Autosomal recessive cutis laxa type I (ARCL type I) is characterized by generalized cutis laxa with pulmonary emphysema and/or vascular complications. Rarely, mutations can be identified in FBLN4 or FBLN5. Recently, LTBP4 mutations have been implicated in a similar phenotype. Studying FBLN4, FBLN5, and LTBP4 in 12 families with ARCL type I, we found bi-allelic FBLN5 mutations in two probands, whereas nine probands harbored biallelic mutations in LTBP4. FBLN5 and LTBP4 mutations cause a very similar phenotype associated with severe pulmonary emphysema, in the absence of vascular tortuosity or aneurysms. Gastrointestinal and genitourinary tract involvement seems to be more severe in patients with LTBP4 mutations. Functional studies showed that most premature termination mutations in LTBP4 result in severely reduced mRNA and protein levels.
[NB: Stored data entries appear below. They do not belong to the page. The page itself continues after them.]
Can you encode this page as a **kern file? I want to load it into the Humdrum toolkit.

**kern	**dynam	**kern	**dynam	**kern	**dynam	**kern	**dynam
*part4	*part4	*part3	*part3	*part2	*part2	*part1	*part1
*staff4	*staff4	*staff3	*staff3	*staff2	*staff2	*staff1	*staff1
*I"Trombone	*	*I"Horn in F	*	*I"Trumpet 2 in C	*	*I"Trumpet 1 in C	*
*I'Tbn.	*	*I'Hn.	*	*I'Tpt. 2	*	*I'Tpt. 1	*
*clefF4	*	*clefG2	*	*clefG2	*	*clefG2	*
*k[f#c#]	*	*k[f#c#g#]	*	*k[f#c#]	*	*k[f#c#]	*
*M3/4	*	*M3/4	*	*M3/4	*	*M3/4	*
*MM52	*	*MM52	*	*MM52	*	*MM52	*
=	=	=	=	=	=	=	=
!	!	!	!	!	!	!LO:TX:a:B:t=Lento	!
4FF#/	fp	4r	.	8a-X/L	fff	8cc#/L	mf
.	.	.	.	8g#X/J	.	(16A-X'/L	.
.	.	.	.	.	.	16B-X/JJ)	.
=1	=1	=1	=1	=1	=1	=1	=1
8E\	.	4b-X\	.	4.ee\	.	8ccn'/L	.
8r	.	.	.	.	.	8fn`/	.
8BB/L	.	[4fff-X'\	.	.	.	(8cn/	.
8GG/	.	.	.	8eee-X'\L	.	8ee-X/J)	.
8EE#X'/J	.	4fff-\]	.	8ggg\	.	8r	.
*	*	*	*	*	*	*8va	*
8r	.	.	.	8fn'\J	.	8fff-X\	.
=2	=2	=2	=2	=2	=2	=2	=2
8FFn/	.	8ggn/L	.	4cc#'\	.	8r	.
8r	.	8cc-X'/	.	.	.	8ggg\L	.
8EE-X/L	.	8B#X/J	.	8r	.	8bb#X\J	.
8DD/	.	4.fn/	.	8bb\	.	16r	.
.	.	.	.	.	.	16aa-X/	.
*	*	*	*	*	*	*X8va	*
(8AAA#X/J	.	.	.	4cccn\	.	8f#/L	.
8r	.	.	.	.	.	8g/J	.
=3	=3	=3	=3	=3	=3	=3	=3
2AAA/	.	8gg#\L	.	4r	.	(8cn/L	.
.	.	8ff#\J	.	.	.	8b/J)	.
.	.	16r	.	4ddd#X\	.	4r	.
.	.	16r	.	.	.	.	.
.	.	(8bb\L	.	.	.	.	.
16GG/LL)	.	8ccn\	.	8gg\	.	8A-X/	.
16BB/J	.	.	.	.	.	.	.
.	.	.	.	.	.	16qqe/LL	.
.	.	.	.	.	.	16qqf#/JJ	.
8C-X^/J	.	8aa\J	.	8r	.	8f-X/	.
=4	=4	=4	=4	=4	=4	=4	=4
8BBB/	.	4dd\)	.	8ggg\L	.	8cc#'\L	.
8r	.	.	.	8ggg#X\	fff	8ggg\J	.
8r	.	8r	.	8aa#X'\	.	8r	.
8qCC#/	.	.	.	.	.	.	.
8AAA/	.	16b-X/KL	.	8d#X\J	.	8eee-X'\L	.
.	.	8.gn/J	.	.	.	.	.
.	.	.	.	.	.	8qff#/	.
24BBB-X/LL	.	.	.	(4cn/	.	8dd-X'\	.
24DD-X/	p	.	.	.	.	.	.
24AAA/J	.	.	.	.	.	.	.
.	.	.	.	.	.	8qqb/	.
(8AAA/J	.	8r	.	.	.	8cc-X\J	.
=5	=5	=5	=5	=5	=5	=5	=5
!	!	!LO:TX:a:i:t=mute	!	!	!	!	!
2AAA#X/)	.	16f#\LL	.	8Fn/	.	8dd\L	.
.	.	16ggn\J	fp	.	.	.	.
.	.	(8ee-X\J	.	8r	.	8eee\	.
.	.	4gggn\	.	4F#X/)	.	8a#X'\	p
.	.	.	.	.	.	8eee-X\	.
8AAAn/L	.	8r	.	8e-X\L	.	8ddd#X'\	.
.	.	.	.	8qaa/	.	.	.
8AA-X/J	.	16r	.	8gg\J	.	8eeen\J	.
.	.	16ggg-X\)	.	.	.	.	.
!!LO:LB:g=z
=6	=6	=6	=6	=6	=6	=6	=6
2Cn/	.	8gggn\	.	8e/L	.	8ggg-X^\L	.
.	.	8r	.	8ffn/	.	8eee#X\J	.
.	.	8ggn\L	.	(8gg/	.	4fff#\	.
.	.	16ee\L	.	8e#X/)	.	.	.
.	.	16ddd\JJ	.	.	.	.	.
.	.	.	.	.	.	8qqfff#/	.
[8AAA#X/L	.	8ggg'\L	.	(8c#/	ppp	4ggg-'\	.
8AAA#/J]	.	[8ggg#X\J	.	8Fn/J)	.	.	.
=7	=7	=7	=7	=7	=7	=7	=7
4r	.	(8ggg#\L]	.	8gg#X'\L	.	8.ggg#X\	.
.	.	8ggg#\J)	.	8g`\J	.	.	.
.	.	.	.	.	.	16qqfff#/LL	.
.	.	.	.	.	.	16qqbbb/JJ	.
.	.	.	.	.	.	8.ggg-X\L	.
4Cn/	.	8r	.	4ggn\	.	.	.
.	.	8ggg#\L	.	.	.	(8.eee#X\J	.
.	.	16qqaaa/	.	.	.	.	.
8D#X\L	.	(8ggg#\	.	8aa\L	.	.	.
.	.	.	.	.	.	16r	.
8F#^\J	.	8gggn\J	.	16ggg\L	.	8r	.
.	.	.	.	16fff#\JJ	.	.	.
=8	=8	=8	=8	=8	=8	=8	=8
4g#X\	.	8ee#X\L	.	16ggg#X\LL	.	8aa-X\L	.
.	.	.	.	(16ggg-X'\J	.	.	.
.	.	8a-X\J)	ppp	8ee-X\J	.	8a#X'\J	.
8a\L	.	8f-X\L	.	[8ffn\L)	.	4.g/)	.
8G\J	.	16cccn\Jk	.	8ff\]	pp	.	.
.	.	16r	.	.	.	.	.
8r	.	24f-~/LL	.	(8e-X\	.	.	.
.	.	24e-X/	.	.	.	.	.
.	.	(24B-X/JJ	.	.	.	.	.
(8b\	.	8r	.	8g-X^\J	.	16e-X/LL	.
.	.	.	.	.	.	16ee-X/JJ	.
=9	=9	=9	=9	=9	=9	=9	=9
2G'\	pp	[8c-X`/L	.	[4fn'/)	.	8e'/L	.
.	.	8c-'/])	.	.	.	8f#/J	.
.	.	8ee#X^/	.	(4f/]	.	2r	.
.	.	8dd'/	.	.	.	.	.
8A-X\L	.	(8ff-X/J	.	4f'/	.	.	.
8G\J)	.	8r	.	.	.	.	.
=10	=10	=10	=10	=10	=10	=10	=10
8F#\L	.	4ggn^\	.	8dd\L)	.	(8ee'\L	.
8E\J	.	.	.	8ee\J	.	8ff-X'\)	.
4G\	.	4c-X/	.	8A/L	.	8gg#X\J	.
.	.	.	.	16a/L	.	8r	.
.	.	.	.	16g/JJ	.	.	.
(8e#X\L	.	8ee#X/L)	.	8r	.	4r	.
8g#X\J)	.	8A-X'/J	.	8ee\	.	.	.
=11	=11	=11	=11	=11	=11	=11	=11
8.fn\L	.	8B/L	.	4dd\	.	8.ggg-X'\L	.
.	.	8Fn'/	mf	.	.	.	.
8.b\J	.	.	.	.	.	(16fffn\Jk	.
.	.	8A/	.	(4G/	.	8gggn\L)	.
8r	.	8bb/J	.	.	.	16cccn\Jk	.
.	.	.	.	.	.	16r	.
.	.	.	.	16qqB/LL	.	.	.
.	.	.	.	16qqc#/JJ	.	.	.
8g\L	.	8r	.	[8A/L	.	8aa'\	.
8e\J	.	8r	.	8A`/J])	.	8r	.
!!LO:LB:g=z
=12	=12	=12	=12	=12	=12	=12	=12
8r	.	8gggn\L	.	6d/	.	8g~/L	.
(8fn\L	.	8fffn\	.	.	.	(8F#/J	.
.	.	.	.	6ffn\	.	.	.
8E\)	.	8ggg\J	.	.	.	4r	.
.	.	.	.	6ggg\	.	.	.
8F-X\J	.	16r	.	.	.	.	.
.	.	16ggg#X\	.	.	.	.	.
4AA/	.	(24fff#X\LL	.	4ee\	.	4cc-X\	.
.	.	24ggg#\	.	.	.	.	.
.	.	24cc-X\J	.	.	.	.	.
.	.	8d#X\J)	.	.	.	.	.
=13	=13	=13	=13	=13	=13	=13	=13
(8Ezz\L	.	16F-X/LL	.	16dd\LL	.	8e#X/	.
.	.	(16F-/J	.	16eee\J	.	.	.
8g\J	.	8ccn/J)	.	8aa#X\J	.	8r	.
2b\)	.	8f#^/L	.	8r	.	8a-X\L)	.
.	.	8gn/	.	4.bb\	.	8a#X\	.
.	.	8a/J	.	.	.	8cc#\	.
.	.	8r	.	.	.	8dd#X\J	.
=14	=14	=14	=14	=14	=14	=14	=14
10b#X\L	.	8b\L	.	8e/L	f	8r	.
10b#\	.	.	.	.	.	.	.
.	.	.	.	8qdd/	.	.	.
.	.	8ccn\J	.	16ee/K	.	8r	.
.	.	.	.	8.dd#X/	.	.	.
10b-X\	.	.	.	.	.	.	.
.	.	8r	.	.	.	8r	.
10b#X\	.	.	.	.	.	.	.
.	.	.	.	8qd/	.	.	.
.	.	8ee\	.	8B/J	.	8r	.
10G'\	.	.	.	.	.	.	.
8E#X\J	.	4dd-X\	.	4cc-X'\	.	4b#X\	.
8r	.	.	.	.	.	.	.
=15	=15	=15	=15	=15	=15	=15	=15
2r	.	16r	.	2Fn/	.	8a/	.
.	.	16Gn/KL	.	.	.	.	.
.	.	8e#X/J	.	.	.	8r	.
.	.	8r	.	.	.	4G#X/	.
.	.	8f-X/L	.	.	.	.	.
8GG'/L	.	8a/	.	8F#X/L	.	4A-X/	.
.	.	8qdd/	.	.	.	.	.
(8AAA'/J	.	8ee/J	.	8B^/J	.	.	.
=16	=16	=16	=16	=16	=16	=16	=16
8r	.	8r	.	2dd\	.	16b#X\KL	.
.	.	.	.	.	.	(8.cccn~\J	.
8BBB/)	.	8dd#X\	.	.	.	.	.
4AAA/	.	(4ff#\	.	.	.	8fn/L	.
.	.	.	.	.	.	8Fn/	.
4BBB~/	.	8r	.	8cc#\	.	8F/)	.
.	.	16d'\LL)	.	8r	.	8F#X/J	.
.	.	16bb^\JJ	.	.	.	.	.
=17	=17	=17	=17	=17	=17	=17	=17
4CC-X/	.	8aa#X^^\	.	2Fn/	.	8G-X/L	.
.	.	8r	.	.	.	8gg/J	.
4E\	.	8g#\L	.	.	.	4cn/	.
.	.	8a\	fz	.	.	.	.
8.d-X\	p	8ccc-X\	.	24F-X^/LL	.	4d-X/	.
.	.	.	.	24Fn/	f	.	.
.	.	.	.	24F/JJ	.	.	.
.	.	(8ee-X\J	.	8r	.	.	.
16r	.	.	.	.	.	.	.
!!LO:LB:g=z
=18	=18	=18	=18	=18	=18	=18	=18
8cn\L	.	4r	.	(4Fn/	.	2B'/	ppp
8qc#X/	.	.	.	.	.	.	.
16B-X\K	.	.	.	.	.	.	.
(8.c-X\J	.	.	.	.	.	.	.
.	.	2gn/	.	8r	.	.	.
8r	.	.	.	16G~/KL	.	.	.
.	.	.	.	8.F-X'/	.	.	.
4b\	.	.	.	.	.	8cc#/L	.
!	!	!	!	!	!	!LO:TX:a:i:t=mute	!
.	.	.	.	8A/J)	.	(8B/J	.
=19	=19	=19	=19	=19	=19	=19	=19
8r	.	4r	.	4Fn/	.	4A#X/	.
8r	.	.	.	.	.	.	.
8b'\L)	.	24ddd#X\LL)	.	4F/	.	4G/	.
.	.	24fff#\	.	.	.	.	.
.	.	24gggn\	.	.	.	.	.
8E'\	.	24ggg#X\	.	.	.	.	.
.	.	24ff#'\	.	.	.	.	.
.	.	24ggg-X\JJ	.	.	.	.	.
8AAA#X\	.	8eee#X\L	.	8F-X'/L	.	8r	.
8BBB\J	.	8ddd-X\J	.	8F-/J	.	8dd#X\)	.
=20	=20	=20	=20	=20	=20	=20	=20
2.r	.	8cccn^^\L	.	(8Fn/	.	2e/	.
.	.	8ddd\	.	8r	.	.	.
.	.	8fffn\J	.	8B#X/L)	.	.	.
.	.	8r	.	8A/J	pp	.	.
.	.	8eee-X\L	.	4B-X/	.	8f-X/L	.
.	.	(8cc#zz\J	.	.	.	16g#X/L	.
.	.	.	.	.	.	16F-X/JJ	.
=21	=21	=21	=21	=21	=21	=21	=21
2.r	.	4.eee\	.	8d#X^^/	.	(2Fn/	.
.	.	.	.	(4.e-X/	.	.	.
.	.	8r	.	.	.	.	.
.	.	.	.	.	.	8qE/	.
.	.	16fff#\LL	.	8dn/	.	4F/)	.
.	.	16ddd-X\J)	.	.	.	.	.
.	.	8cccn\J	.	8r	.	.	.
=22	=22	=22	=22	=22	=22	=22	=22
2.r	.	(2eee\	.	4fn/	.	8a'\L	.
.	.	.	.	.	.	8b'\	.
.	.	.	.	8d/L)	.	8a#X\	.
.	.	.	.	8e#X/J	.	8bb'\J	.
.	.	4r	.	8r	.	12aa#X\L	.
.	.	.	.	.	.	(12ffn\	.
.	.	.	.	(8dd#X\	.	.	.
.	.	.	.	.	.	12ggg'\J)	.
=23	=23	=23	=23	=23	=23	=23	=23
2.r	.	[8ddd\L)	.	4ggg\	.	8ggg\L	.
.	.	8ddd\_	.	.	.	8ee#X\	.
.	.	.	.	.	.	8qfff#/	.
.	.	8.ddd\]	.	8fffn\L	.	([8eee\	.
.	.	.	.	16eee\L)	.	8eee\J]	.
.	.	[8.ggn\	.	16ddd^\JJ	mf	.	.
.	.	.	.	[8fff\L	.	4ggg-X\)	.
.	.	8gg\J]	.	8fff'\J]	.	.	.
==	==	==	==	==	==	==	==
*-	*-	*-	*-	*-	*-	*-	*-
This correlated with increased transforming growth factor-beta (TGFβ) activity. However, one mutation, c.4127dupC, escaped nonsense-mediated decay. The corresponding mutant protein (p.Arg1377Alafs(*) 27) showed reduced colocalization with fibronectin, leading to an abnormal morphology of microfibrils in fibroblast cultures, while retaining normal TGFβ activity. We conclude that LTBP4 mutations cause disease through both loss of function and gain of function mechanisms.